Hoosen Koraisha, Mosam Anisa, Dlova Ncoza Cordelia, Grayson Wayne
Department of Dermatology, Nelson R Mandela School of Medicine, University of KwaZulu-Natal, Durban, South Africa.
Division of Anatomical Pathology, School of Pathology, Faculty of Health Sciences, University of the Witwatersrand, Johannesburg, South Africa.
Dermatopathology (Basel). 2019 Jun 26;6(2):111-125. doi: 10.1159/000496389. eCollection 2019 Apr-Jun.
The global mortality from HIV and the cutaneous burden of infective, inflammatory and malignant diseases in the setting of AIDS have significantly declined following the advent of highly active antiretroviral therapy. Regrettably, there has been a contemporaneous escalation in the incidence of adverse cutaneous drug reactions (ACDR), with studies attesting that HIV-positive individuals are a hundred times more susceptible to drug reactions than the general population, and advanced immunodeficiency portending an even greater risk. Several variables are accountable for this amplified risk in HIV.
Adverse reactions to trimethoprim-sulfamethoxazole are the most common, increasing from approximately 2-8% in the general population over to 43% amongst HIV-positive individuals to approximately 69% in subjects with AIDS. Antituberculosis drugs and antiretrovirals are also well-known instigators of ACDR. Cutaneous reactions range from mild morbilliform eruptions to severe, life-threatening manifestations in the form of Stevens-Johnson syndrome/toxic epidermal necrolysis. Histological features vary from vacuolar interface changes to full-thickness epidermal necrosis with subepidermal blister formation. A precipitous diagnosis of the ACDR, clinically and histologically if necessary, together with the isolation of the causative drug is critical. The identification process, however, is often complex and multifaceted due to polypharmacy and inconclusive data on which drugs are the most likely offending agents, especially against the background of tuberculosis co-infection.

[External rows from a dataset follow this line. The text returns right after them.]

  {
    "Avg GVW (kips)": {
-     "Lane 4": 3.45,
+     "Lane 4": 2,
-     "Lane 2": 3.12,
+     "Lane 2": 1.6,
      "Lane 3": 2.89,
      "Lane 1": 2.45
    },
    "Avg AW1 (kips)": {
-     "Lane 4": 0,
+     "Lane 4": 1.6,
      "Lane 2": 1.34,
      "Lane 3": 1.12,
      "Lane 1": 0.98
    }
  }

Whilst milder cutaneous reactions are treated symptomatically, severe reactions mandate immediate treatment discontinuation without rechallenge. Further studies are required to establish safe rechallenge guidelines in resource-limited settings with a high HIV and tuberculosis prevalence.
高效抗逆转录病毒疗法出现后,全球艾滋病相关的HIV死亡率以及感染性、炎症性和恶性疾病的皮肤负担显著下降。遗憾的是,与此同时,药物性皮肤不良反应(ACDR)的发生率却在上升,研究表明,HIV阳性个体发生药物反应的易感性比普通人群高百倍,而严重免疫缺陷者的风险更高。HIV感染人群中这种风险增加有几个变量可以解释。

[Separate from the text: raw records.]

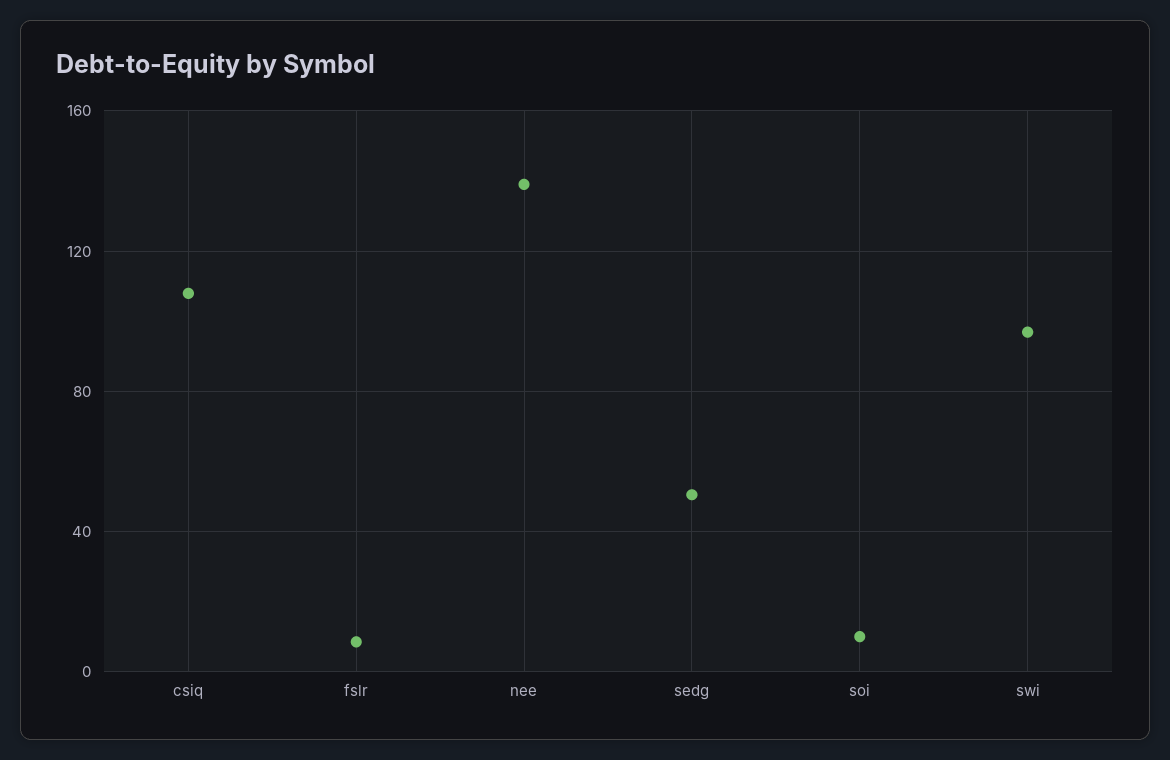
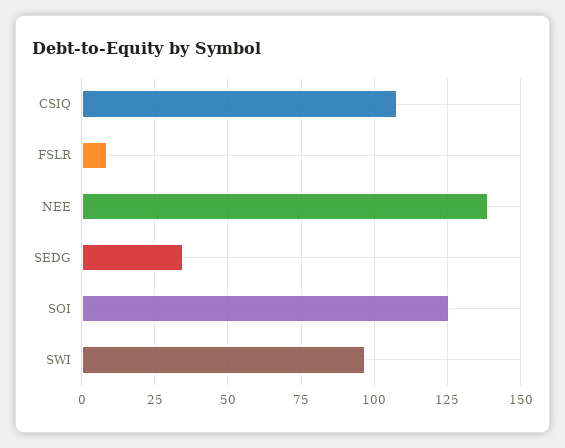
  {
    "csiq": 107.5,
    "fslr": 7.5,
    "nee": 140,
-   "sedg": 50,
+   "sedg": 35,
-   "soi": 10,
+   "soi": 125,
    "swi": 97.5
  }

甲氧苄啶-磺胺甲恶唑的不良反应最为常见,在普通人群中的发生率约为2%-8%,在HIV阳性个体中升至43%,在艾滋病患者中约为69%。抗结核药物和抗逆转录病毒药物也是引起ACDR的常见原因。皮肤反应范围从轻度麻疹样皮疹到严重的、危及生命的史蒂文斯-约翰逊综合征/中毒性表皮坏死松解症。组织学特征从空泡界面改变到全层表皮坏死伴表皮下疱形成。必要时从临床和组织学上迅速诊断ACDR,并找出致病药物至关重要。然而,由于联合用药以及关于哪些药物最可能是致病因素的数据尚无定论,尤其是在合并结核感染的情况下,识别过程往往复杂且涉及多方面。
轻度皮肤反应进行对症治疗,而严重反应则必须立即停药且不再重新用药。在HIV和结核病高流行的资源有限环境中,需要进一步研究以制定安全的重新用药指南。